(DON’T) WATCH THIS SPACE
By MICHAEL PERKINS
CALL IT “EYE-HERDING”, if you will, the art of channeling the viewer’s attention to specific parts of the photographic frame. It’s the first thing we learn about composition, and we address it with a variety of techniques, from depth-of-field to color manipulation to one of my favorites, the prioritizing of light. Light values in any image do have a hierarchy, from loud to soft, prominent to subordinate. Very few photos with uniform tone across the frame achieve maximum impact. You need to orchestrate and capitalize on contrast, telling your viewers, in effect, don’t watch this space. Watch this other space instead.
In many cases, the best natural ebb and flow of light will be there already, in which case you simply go click, thank the photo gods, and head home for a cold one. In fact, it may be that “ready to eat” quality that lured you to stop and shoot the thing in the first place. In many other cases, you must take the light values you have and make the case for your picture by tweaking them about a bit.

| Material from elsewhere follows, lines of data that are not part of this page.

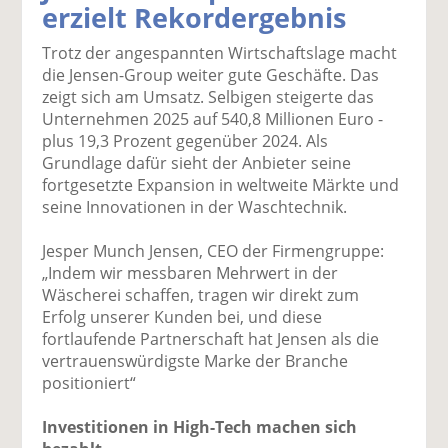
erzielt Rekordergebnis
k
k
k
k
k
el
el
el
el
el
Trotz der angespannten Wirtschaftslage macht
a
t
a
p
D
die Jensen-Group weiter gute Geschäfte. Das
uf
wi
uf
er
ru
zeigt sich am Umsatz. Selbigen steigerte das
F
tt
Li
E
ck
Unternehmen 2025 auf 540,8 Millionen Euro -
ac
er
n
m
e
plus 19,3 Prozent gegenüber 2024. Als
e
n
k
ai
n
Grundlage dafür sieht der Anbieter seine
b
e
l
fortgesetzte Expansion in weltweite Märkte und
o
di
v
seine Innovationen in der Waschtechnik.
o
n
er
k
te
se
Jesper Munch Jensen, CEO der Firmengruppe:
te
il
n
„Indem wir messbaren Mehrwert in der
il
e
d
Wäscherei schaffen, tragen wir direkt zum
e
n
e
Erfolg unserer Kunden bei, und diese
n
n
fortlaufende Partnerschaft hat Jensen als die
vertrauenswürdigste Marke der Branche
positioniert“
Investitionen in High-Tech machen sich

I have written before of the Hollywood fakery known as “day for night”, in which cinematographers played around with either exposure or processing on shots made in daylight to simulate night…a budgetary shortcut which is still used today. It can be done fairly easily with still images as well with a variety of approaches, and sometimes it can help you accentuate a light value that adds better balance to your shots.
The image at the top of this page was made in late afternoon, with pretty full sun hitting nearly everything in the frame. There was some slightly darker tone to the walls in the street, but nothing as deep as you see here. Thing is, I wanted a sunset “feel” without actually waiting around for sunset, so I deepened the overall color and simulated a lower exposure. As a result, the sky, cliffs and dogwood trees at the far end of the shot got an extra richness, and the shop walls receded into deeper values, thus calling extra attention to the “opening” at the horizon line. The shot also benefits from a strong front-to-back diagonal leading line. I liked the original shot, but with just a small change, I was asking the viewer to look here a little more effectively.
Light is a compositional element no less important than what it illuminates. Change light and you change where people’s eyes enter the picture, as well as where they eventually land.